### Given records
:::::

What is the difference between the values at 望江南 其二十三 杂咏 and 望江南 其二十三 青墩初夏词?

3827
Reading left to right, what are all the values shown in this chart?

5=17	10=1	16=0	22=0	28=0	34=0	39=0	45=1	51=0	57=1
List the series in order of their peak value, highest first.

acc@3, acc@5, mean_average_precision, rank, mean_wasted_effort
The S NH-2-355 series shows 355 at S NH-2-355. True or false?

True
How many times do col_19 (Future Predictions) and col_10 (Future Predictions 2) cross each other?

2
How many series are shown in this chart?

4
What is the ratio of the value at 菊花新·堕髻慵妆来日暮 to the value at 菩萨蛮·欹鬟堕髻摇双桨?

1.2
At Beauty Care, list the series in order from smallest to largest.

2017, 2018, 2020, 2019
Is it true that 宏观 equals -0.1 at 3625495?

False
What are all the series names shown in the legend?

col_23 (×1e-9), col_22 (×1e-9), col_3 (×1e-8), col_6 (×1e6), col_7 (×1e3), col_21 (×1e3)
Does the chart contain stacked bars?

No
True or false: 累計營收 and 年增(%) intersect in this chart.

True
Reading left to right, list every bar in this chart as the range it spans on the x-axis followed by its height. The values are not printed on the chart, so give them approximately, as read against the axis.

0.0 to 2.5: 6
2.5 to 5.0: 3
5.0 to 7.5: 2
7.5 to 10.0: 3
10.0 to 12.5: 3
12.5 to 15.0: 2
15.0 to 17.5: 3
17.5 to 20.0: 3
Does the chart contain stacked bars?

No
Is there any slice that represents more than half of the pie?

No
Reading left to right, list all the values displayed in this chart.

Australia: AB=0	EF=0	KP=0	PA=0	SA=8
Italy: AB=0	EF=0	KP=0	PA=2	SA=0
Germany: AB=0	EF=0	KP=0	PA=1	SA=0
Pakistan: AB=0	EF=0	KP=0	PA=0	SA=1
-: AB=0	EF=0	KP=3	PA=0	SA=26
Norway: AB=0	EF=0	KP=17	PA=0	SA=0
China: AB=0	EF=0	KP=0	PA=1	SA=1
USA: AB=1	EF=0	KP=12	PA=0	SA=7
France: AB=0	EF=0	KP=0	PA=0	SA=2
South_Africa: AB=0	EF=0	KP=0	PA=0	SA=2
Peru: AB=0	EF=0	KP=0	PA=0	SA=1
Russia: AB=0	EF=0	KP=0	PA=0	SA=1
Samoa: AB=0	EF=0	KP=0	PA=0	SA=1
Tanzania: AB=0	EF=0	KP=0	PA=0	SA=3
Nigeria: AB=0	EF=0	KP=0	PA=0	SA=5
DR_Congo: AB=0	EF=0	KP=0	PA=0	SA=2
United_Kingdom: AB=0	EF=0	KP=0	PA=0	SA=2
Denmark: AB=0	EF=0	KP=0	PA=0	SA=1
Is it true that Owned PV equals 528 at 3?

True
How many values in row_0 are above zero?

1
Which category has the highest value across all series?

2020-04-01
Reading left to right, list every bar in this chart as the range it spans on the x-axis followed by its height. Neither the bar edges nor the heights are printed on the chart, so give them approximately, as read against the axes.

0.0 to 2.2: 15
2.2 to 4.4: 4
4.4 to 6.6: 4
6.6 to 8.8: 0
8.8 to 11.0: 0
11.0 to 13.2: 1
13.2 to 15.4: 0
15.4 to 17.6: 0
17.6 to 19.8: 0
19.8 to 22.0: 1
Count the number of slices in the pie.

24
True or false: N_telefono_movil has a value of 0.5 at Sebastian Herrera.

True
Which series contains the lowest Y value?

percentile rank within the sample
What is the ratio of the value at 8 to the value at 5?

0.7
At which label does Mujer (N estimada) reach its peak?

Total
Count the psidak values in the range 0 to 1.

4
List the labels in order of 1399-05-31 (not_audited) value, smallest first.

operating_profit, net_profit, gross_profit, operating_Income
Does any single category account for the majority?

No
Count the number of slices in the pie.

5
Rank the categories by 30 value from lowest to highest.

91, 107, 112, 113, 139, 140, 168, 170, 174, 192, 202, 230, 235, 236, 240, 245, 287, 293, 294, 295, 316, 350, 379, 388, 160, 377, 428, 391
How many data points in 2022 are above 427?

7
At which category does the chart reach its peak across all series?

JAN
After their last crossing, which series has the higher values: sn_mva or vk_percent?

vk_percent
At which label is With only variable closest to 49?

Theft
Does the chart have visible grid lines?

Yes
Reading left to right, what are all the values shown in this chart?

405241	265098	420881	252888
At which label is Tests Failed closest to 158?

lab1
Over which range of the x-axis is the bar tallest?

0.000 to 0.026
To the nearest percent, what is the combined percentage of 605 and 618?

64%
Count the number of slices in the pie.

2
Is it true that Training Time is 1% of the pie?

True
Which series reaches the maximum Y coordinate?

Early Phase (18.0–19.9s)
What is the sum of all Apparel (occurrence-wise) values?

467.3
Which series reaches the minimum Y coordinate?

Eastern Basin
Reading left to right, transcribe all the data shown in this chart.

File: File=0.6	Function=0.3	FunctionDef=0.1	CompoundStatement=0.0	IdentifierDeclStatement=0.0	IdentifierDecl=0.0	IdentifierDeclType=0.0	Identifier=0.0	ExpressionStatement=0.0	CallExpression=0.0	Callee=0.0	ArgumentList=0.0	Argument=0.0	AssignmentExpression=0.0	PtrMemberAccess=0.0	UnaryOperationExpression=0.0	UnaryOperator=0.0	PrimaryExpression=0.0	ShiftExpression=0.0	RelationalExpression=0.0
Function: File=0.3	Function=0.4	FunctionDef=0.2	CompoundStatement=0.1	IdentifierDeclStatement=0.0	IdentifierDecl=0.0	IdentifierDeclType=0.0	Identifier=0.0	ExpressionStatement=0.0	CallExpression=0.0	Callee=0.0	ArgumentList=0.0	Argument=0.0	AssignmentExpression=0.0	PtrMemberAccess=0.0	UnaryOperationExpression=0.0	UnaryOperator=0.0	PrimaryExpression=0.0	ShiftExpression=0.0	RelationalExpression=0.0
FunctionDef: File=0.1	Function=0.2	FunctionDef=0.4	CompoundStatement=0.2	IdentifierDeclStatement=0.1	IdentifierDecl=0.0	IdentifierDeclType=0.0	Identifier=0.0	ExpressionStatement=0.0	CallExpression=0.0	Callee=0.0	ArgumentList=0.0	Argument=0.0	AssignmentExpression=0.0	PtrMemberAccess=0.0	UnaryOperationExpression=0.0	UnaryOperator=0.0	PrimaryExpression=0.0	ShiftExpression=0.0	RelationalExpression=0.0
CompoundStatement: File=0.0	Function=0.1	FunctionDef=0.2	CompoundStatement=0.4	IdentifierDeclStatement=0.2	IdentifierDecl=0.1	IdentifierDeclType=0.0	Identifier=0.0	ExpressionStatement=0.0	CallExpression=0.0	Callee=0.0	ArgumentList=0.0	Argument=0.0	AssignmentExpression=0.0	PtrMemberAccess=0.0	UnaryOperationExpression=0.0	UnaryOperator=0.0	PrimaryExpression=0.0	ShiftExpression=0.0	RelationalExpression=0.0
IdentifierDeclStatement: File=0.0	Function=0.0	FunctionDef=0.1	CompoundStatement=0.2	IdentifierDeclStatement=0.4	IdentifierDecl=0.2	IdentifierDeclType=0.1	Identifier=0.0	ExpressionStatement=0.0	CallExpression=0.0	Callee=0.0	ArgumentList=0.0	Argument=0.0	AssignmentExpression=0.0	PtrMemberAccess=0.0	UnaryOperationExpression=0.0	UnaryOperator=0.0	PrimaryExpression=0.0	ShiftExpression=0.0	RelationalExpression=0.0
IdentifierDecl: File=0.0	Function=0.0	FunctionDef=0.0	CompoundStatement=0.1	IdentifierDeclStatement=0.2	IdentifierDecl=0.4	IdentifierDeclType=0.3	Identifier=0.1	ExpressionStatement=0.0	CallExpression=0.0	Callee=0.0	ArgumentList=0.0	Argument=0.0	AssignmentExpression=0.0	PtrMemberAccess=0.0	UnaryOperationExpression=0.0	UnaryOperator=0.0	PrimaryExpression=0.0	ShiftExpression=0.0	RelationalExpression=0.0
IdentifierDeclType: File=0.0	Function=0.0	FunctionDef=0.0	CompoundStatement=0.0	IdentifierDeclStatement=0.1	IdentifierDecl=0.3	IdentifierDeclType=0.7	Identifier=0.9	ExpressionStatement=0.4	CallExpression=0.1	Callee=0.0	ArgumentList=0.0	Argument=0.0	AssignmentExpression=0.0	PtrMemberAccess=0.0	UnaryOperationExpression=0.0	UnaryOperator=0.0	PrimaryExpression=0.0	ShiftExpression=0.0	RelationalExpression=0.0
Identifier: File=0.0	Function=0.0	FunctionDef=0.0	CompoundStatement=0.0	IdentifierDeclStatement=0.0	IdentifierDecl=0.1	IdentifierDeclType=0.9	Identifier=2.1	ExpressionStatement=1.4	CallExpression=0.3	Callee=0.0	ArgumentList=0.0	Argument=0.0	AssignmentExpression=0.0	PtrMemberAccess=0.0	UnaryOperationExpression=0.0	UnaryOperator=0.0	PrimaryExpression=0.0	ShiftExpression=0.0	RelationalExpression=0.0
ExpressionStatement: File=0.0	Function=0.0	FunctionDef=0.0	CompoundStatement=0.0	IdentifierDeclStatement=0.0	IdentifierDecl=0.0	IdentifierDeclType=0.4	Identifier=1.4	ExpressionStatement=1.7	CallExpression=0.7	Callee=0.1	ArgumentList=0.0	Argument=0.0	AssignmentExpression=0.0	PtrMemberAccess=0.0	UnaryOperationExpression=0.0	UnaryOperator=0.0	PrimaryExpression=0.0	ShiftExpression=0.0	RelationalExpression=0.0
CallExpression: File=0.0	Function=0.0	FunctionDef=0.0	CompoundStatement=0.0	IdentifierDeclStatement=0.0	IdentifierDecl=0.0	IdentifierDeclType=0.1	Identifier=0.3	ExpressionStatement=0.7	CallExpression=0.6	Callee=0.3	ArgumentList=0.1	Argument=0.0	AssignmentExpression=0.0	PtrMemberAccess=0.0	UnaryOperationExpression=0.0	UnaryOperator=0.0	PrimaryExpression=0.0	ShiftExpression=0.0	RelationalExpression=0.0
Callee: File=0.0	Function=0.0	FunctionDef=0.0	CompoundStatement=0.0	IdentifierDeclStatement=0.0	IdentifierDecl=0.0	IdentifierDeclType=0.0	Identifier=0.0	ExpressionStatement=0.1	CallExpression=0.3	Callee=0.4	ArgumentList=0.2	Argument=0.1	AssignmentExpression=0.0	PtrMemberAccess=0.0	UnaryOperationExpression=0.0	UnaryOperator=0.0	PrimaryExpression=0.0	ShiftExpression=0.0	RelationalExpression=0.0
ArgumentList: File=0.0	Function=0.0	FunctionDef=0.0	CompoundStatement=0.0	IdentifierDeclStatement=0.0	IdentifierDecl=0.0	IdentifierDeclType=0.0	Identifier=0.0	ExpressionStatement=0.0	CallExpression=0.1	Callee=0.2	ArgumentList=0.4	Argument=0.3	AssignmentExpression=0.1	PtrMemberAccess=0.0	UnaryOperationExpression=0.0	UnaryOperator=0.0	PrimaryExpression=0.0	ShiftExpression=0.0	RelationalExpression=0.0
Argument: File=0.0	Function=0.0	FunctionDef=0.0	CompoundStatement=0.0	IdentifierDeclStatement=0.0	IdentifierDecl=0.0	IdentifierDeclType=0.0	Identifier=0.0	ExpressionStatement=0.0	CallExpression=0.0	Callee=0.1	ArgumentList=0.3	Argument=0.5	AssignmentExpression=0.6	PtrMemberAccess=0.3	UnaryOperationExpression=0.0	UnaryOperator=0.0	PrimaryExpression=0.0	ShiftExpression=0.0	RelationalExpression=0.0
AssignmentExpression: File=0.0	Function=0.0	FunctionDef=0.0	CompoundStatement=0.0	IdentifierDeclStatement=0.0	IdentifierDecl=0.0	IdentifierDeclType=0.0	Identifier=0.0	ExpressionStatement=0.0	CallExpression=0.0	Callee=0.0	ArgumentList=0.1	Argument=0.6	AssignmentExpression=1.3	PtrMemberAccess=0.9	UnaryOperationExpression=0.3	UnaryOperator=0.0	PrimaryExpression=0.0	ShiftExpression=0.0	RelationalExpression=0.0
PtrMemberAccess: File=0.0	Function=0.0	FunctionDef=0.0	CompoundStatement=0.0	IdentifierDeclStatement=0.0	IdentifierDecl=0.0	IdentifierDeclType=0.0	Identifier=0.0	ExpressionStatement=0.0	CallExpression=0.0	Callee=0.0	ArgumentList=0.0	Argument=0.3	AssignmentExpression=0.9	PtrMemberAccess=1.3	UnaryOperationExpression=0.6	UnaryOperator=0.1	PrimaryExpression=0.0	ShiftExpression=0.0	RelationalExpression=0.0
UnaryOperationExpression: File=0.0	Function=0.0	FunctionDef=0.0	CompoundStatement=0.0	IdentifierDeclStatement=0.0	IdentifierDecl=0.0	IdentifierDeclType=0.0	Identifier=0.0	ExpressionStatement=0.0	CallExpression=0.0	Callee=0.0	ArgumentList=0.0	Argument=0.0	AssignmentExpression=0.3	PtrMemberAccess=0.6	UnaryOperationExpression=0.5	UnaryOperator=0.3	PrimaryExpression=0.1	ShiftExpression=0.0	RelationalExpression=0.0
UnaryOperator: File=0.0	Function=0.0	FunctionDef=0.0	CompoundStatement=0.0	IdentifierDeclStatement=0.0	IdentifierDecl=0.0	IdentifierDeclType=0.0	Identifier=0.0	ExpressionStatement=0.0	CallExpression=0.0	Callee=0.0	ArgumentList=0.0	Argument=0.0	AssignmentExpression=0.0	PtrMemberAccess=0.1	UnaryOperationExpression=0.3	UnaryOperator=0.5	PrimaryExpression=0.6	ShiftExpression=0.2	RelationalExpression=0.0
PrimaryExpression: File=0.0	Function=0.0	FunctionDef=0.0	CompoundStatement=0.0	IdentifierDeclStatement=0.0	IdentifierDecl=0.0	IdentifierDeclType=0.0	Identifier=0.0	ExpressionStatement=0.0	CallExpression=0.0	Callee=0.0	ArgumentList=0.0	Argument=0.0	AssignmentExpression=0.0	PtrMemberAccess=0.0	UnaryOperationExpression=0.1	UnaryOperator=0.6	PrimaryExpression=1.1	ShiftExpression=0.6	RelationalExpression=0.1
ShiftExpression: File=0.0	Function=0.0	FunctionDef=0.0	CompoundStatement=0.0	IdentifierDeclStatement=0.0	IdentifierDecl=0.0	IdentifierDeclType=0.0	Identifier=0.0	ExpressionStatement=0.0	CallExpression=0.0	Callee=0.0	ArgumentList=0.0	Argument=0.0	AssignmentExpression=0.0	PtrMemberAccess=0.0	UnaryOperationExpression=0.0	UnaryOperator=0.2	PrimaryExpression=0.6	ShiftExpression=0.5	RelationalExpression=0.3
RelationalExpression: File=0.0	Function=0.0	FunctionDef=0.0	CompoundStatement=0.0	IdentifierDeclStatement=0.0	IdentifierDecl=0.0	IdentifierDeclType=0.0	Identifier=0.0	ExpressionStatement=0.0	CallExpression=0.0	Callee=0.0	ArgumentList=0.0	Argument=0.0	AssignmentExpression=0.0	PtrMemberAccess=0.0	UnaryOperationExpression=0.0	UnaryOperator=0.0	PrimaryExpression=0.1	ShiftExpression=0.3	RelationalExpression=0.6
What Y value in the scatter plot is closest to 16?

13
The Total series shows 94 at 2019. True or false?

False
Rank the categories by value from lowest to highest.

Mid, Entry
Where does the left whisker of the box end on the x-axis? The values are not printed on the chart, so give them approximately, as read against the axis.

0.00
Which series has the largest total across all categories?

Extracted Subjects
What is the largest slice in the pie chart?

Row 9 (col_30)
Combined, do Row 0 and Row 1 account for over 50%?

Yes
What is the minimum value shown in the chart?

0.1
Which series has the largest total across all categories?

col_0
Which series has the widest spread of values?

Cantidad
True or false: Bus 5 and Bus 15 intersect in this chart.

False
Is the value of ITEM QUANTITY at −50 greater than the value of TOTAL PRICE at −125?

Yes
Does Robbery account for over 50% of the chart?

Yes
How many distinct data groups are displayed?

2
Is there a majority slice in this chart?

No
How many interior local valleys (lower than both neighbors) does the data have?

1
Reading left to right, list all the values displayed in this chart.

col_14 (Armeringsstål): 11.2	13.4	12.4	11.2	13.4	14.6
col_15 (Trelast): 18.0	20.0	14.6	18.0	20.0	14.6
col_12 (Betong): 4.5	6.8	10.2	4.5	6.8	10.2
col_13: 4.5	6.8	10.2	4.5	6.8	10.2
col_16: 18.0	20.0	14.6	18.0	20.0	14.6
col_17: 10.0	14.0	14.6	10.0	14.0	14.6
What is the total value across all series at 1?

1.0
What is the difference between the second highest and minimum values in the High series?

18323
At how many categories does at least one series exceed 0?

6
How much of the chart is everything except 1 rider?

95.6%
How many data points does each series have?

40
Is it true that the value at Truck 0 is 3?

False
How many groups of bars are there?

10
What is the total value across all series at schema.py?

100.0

:::::

### Instruction
Reproduce the data word for word, beginning with the first line and ending with the line containing "The S NH-2-355".

### Result of the task
What is the difference between the values at 望江南 其二十三 杂咏 and 望江南 其二十三 青墩初夏词?

3827
Reading left to right, what are all the values shown in this chart?

5=17	10=1	16=0	22=0	28=0	34=0	39=0	45=1	51=0	57=1
List the series in order of their peak value, highest first.

acc@3, acc@5, mean_average_precision, rank, mean_wasted_effort
The S NH-2-355 series shows 355 at S NH-2-355. True or false?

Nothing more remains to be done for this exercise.